China Uses ADIZ As Part Of Buffer-Building Strategy
East Asia and the U.S. had better get used to this sort of thing. China's heavy-handed declaration of an unusually demanding air defense identification zone (ADIZ) is only one in a series of moves in which the country will gradually try to exert control over its maritime approaches. Worryingly, it may also be an early example of China's Communist Party contriving to raise international tension as a means of rallying popular support at home.
Just about everything encourages China to be more assertive in neighboring waters, from its mistrustful, sometimes hostile view of the outside world to its domestic politics, rising strength and growing nationalism—and, not least, Japan's refusal to face up to its atrocious pre-1945 behavior.
Commercial air services are running normally through the ADIZ, which covers much of the East China Sea, including islands and a reef disputed by China, Japan and South Korea.
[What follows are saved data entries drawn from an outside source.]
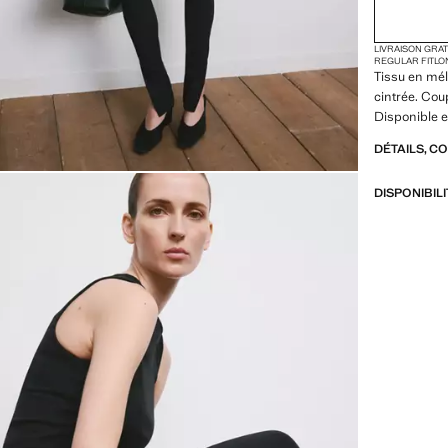
LIVRAISON GRA
REGULAR FIT
LO
Tissu en mél
cintrée. Cou
Disponible e
DÉTAILS, C
DISPONIBIL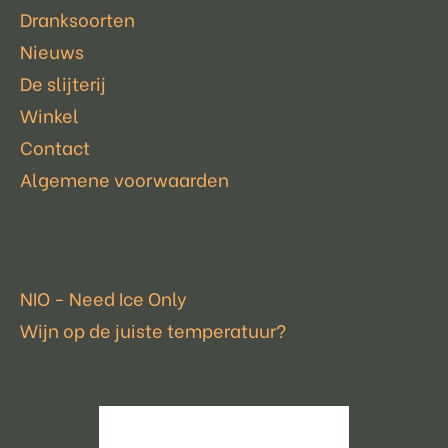
Dranksoorten
Nieuws
De slijterij
Winkel
Contact
Algemene voorwaarden
Laatste nieuws
NIO - Need Ice Only
Wijn op de juiste temperatuur?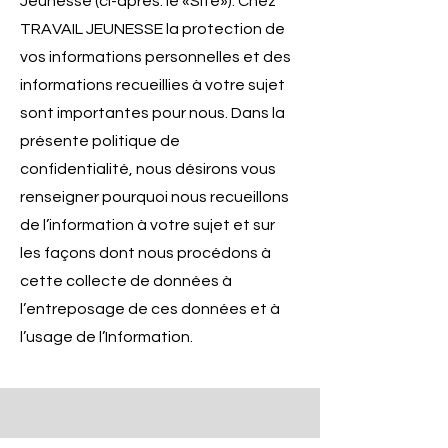
Jeunesse (ci-après: le «Site»). Chez
TRAVAIL JEUNESSE la protection de
vos informations personnelles et des
informations recueillies à votre sujet
sont importantes pour nous. Dans la
présente politique de
confidentialité, nous désirons vous
renseigner pourquoi nous recueillons
de l’information à votre sujet et sur
les façons dont nous procédons à
cette collecte de données à
l’entreposage de ces données et à
l’usage de l’Information.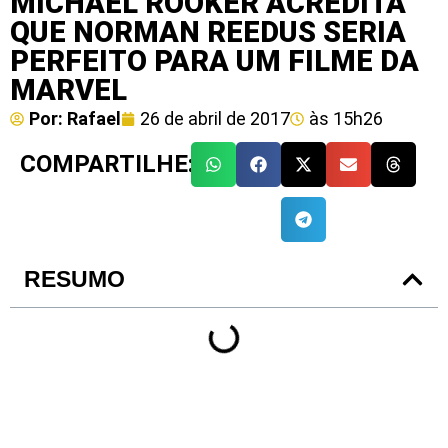
MICHAEL ROOKER ACREDITA
QUE NORMAN REEDUS SERIA
PERFEITO PARA UM FILME DA
MARVEL
Por:
Rafael
26 de abril de 2017
às
15h26
COMPARTILHE:
RESUMO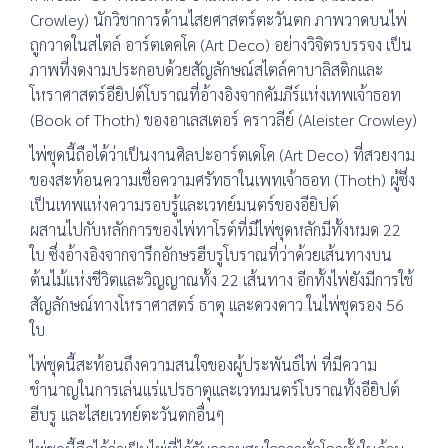
Crowley) นักวิชาการด้านไสยศาสตร์ตะวันตก ภาพวาดบนไพ่
ถูกวาดในสไตล์ อาร์ตเดคโค (Art Deco) อย่างวิจิตรบรรจง เป็น
ภาพที่งดงามประกอบด้วยสัญลักษณ์สไตล์คาบาลิสติกและ
โหราศาสตร์อียิปต์โบราณที่อ้างอิงจากคัมภีร์แห่งเทพเจ้าธอท
(Book of Thoth) ของอาเลสเตอร์ คราวลีย์ (Aleister Crowley)
ไพ่ชุดนี้ถือได้ว่าเป็นงานศิลปะอาร์ตเดโค (Art Deco) ที่สวยงาม
ของสะท้อนความเชื่อความศรัทธาในเพทเจ้าธอท (Thoth) ผู้ซึ่ง
เป็นเทพแห่งความรอบรู้และเวทย์มนตร์ของอียิปต์
ผสานไปกับหลักการของไพ่ทาโรต์ที่มีไพ่ชุดหลักมีทั้งหมด 22
ใบ ซึ่งอ้างอิงจากจารึกอักษรฮีบรูโบราณที่ว่าด้วยเส้นทางบน
ต้นไม้แห่งชีวิตและวิญญาณทั้ง 22 เส้นทาง อีกทั้งไพ่ยังมีการใช้
สัญลักษณ์ทางโหราศาสตร์ ธาตุ และดวงดาว ในไพ่ชุดรอง 56
ใบ
ไพ่ชุดนี้สะท้อนถึงความสนใจของผู้ประพันธ์ไพ่ ที่มีความ
ชำนาญในการเล่นแร่แปรธาตุและเวทมนตร์โบราณทั้งอียิปต์
ฮีบรู และไสยเวทย์ตะวันตกอื่นๆ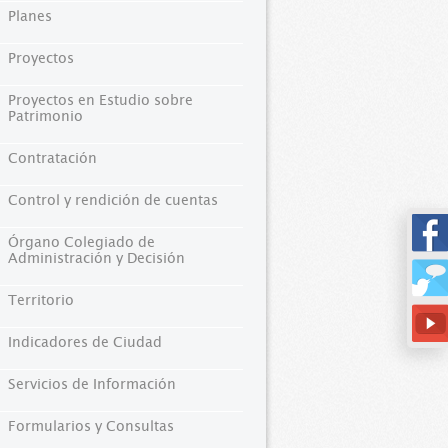
Planes
Proyectos
Proyectos en Estudio sobre
Patrimonio
Contratación
Control y rendición de cuentas
Órgano Colegiado de
Administración y Decisión
Territorio
Indicadores de Ciudad
Servicios de Información
Formularios y Consultas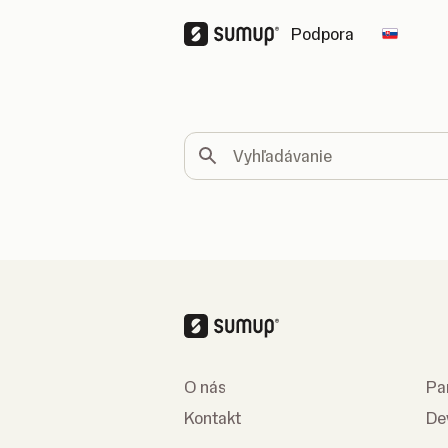
Podpora
Change
Vyhľadávanie
O nás
Pa
Kontakt
De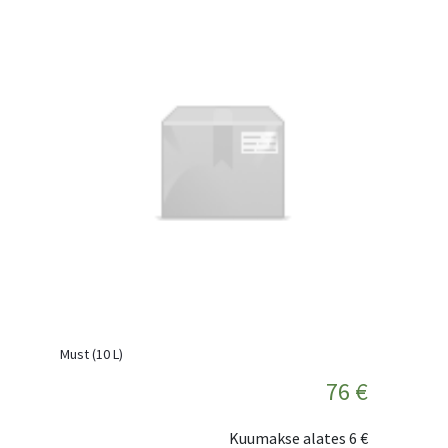
Must (10 L)
76 €
Kuumakse alates
6 €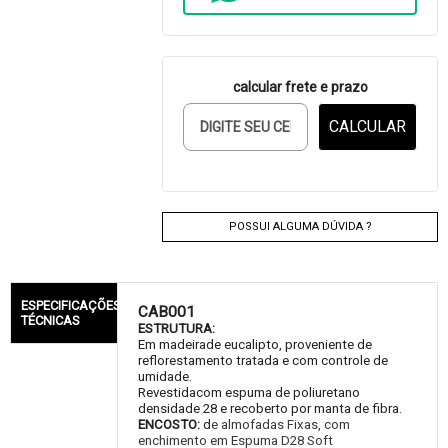
calcular frete e prazo
CALCULAR
POSSUI ALGUMA DÚVIDA ?
ESPECIFICAÇÕES
CAB001
TÉCNICAS
ESTRUTURA:
Em madeirade eucalipto, proveniente de
reflorestamento tratada e com controle de
umidade.
Revestidacom espuma de poliuretano
densidade 28 e recoberto por manta de fibra.
ENCOSTO:
d
e almofadas Fixas, com
enchimento em Espuma D28 Soft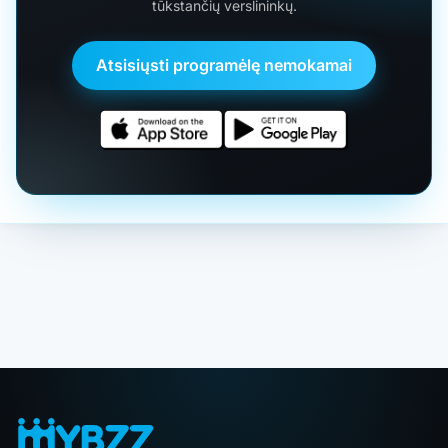
tūkstančių verslininkų.
Atsisiųsti programėlę nemokamai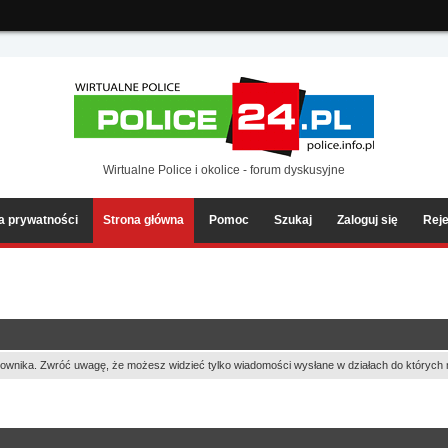
ia2/forum/Sources/Load.php(2501) : eval()'d code
on line
199
Wirtualne Police i okolice - forum dyskusyjne
ka prywatności
Strona główna
Pomoc
Szukaj
Zaloguj się
Reje
ownika. Zwróć uwagę, że możesz widzieć tylko wiadomości wysłane w działach do których 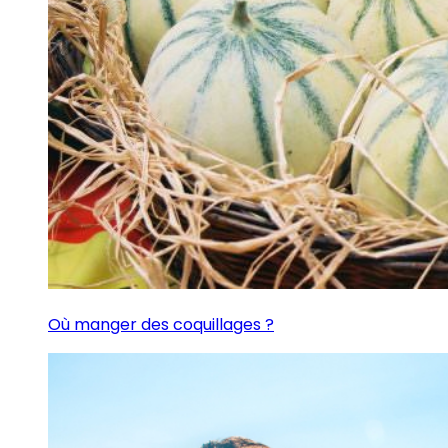
Où manger des coquillages ?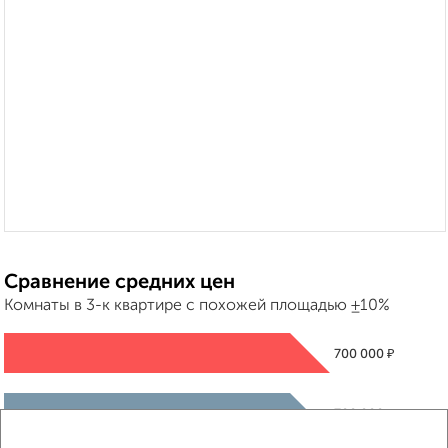
Сравнение средних цен
Комнаты в 3-к квартире с похожей площадью ±10%
₽
700 000
₽
700 000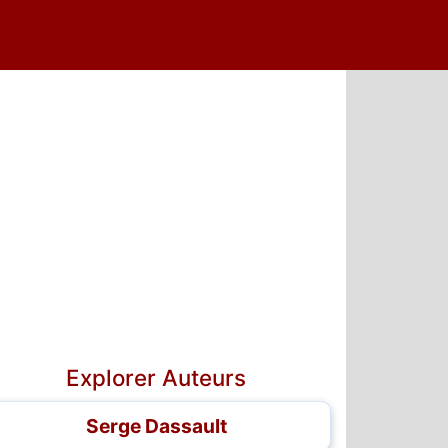
Explorer Auteurs
Serge Dassault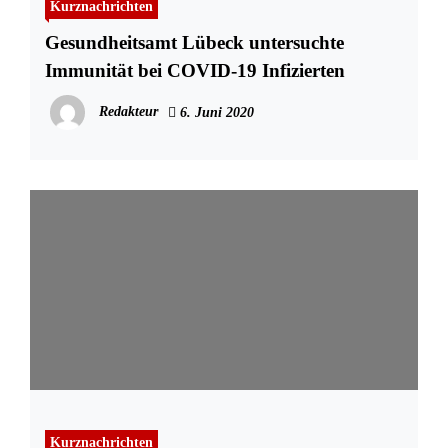
Kurznachrichten
Gesundheitsamt Lübeck untersuchte
Immunität bei COVID-19 Infizierten
Redakteur
6. Juni 2020
Kurznachrichten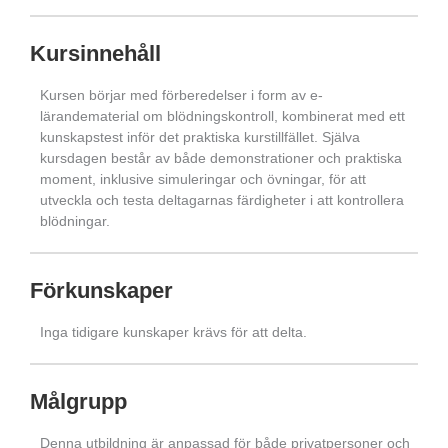
Kursinnehåll
Kursen börjar med förberedelser i form av e-
lärandematerial om blödningskontroll, kombinerat med ett
kunskapstest inför det praktiska kurstillfället. Själva
kursdagen består av både demonstrationer och praktiska
moment, inklusive simuleringar och övningar, för att
utveckla och testa deltagarnas färdigheter i att kontrollera
blödningar.
Förkunskaper
Inga tidigare kunskaper krävs för att delta.
Målgrupp
Denna utbildning är anpassad för både privatpersoner och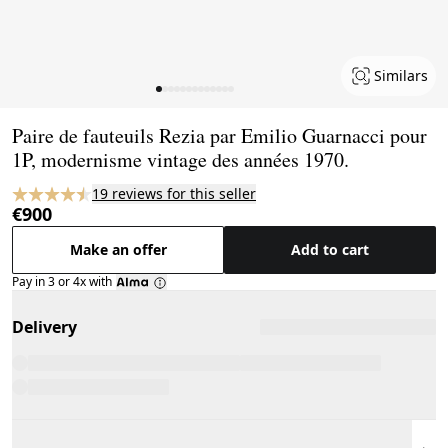
Similars
Page 1 of 13
Paire de fauteuils Rezia par Emilio Guarnacci pour
1P, modernisme vintage des années 1970.
19 reviews for this seller
€900
Make an offer
Add to cart
Pay in 3 or 4x with
Delivery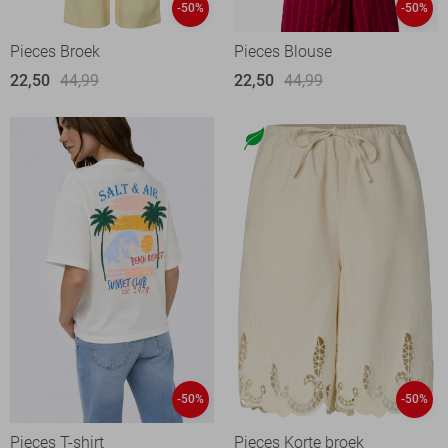
-50%
-50%
Pieces Broek
Pieces Blouse
22,50
44,99
22,50
44,99
-50%
-50%
Pieces T-shirt
Pieces Korte broek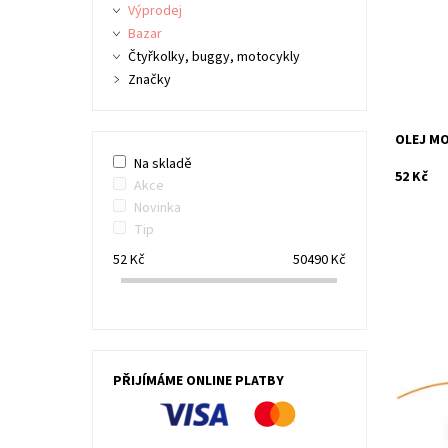
Kód:
Výprodej
Značka:
Bazar
Čtyřkolky, buggy, motocykly
Značky
OLEJ M
Na skladě
52 Kč
Akce
Novinka
Tip
52
Kč
50490
Kč
Dvoustru
Žací str
krátkým p
PŘIJÍMÁME ONLINE PLATBY
Dostupn
Kód:
Značka:
Záruka: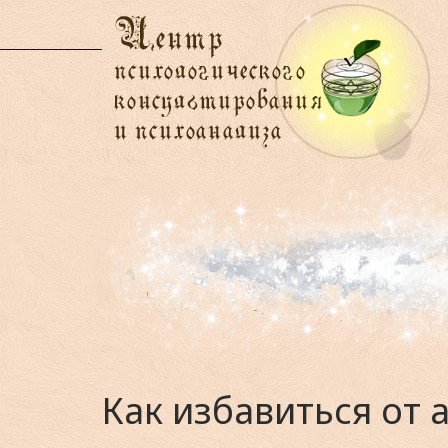
Как избавиться от 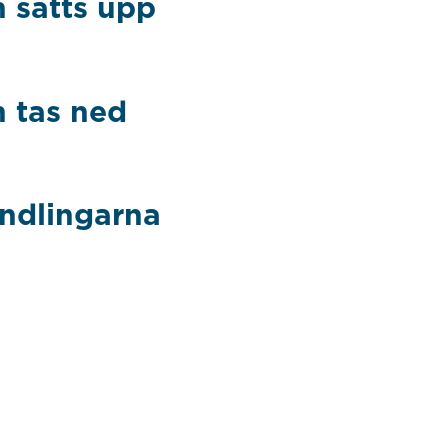
 sätts upp
 tas ned
andlingarna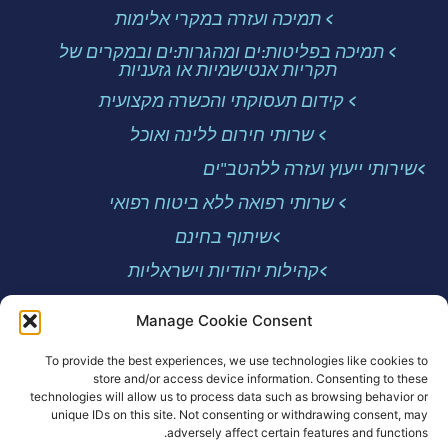
> תמיכה ועזרה במקרי אלימות
> תמיכה בפליטות:ים ומהגרות:ים ובמקרים של
תקריות אנטישמיות או גזעניות
> קידום תעסוקתי והכשרה מקצועית
> שרותי חירום ללינה ואוכל
>שירותי ייעוץ ועזרה ללהטב"ים
> שרותי רפואה ללא ביטוח רפואי
>שיתוף בחינם
>קהילות יהודיות וישראליות
Manage Cookie Consent
פרטי קשר
To provide the best experiences, we use technologies like cookies to
תנאי השימוש
store and/or access device information. Consenting to these
technologies will allow us to process data such as browsing behavior or
מדיניות פרטיות
unique IDs on this site. Not consenting or withdrawing consent, may
adversely affect certain features and functions.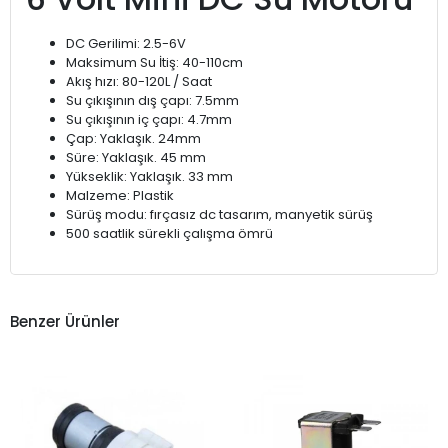
DC Gerilimi: 2.5-6V
Maksimum Su İtiş: 40-110cm
Akış hızı: 80-120L / Saat
Su çıkışının dış çapı: 7.5mm
Su çıkışının iç çapı: 4.7mm
Çap: Yaklaşık. 24mm
Süre: Yaklaşık. 45 mm
Yükseklik: Yaklaşık. 33 mm
Malzeme: Plastik
Sürüş modu: fırçasız dc tasarım, manyetik sürüş
500 saatlik sürekli çalışma ömrü
Benzer Ürünler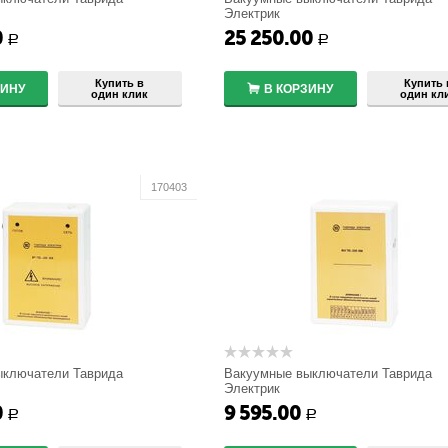
Электрик
20-12-01А
БУ/TEL-100/220-12-02А
0
25 250.00
+
+
Р
Р
−
−
Купить в
Купить 
ЗИНУ
В КОРЗИНУ
один клик
один кл
170403
ыключатели Таврида
Вакуумные выключатели Таврида
Электрик
2A
BU/TEL-220-05A
0
9 595.00
+
+
Р
Р
−
−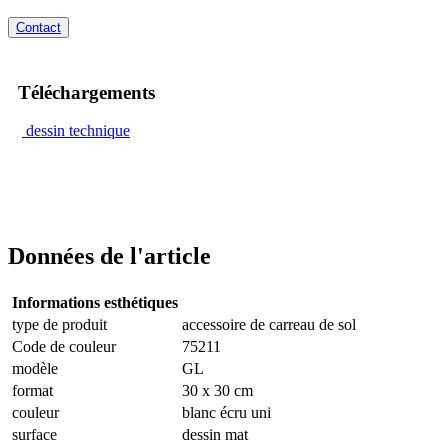
Contact
Téléchargements
dessin technique
Données de l'article
Informations esthétiques
type de produit
accessoire de carreau de sol
Code de couleur
75211
modèle
GL
format
30 x 30 cm
couleur
blanc écru uni
surface
dessin mat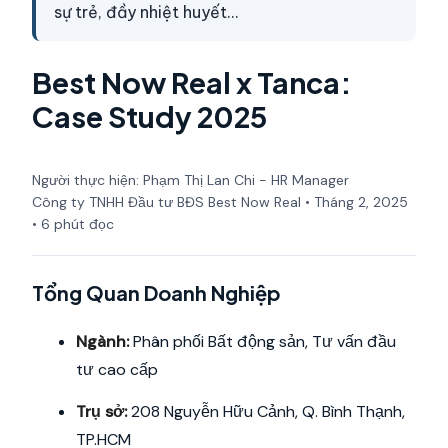
sự trẻ, đầy nhiệt huyết…
Best Now Real x Tanca:
Case Study 2025
Người thực hiện: Phạm Thị Lan Chi - HR Manager
Công ty TNHH Đầu tư BĐS Best Now Real • Tháng 2, 2025
• 6 phút đọc
Tổng Quan Doanh Nghiệp
Ngành:
Phân phối Bất động sản, Tư vấn đầu
tư cao cấp
Trụ sở:
208 Nguyễn Hữu Cảnh, Q. Bình Thạnh,
TP.HCM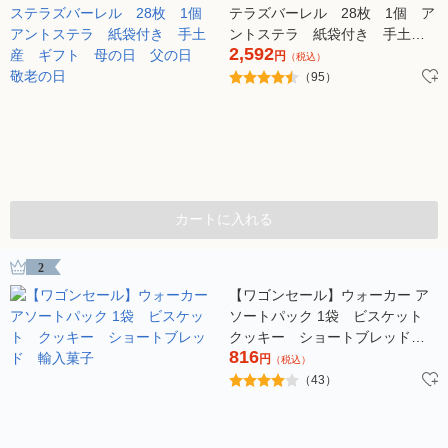
テラズバーレル 28枚 1個 ア
ントステラ 紙袋付き 手土
2,592
産 ギフト 母の日 父の日
円
（税込）
敬老の日
（95）
カートに入れる
2
【ワゴンセール】ウォーカー ア
ソートパック 1袋 ビスケット
クッキー ショートブレッド
816
輸入菓子
円
（税込）
（43）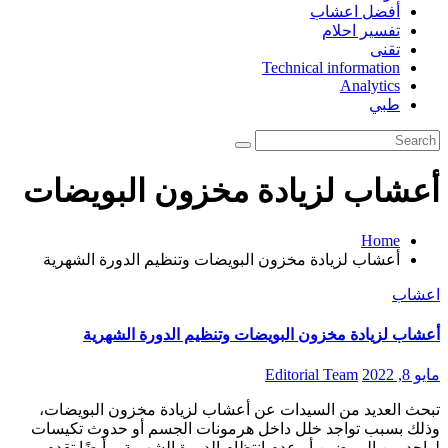
أفضل اعشاب
تفسير احلام
تقنى
Technical information
Analytics
طبي
أعشاب لزيادة مخزون البويضات
Home
أعشاب لزيادة مخزون البويضات وتنظيم الدورة الشهرية
اعشاب
أعشاب لزيادة مخزون البويضات وتنظيم الدورة الشهرية
مايو 8, 2022
Editorial Team
تبحث العديد من السيدات عن أعشاب لزيادة مخزون البويضات،
وذلك بسبب تواجد خلل داخل هرمونات الجسم أو حدوث تكيسات
لواحد من المبيضين أو عدم انتظام الدورة الشهرية، وأيضًا تقدم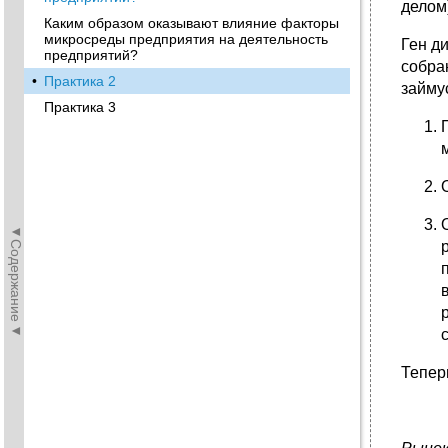
делом
Каким образом оказывают влияние факторы
микросреды предприятия на деятельность
Ген д
предприятий?
собран
•
Практика 2
займу
Практика 3
◄Содержание◄
Тепер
There is no disruption even of flights by Japanese airlines, which are refusing to supply the Chinese authorities with the demanded flight plans for the zone, while other countries' commercial carriers cooperate. U.S., Japanese and South Korean military flights, however, have ignored Beijing's demands.
“From now it is a question of enforcement,” says Rory Medcalf, a specialist on Asian maritime security at the Lowy Institute, a think tank in Sydney. Having now asserted its rights, how—or will—China compel other countries to fully recognize them?
Airline compliance can be enforced administratively simply by withdrawing landing rights, although there is no sign of that happening. If Beijing were to not let Japanese airlines go to China, Tokyo would surely respond likewise. There then would be no direct air services between the world's second- and third-largest economies.
Attempts at enforcing the rules on military flights would surely be dangerous. Chinese vessels sometimes collide with U.S. naval ships in China's exclusive economic zone (EEZ), trying to enforce a claimed right to exclude foreign military activity. But threatening behavior in the air can have tragic results, as shown in 2001 when a Chinese fighter pilot died after apparently flying too close to, and colliding with, a U.S. Navy EP-3 Orion intelligence aircraft.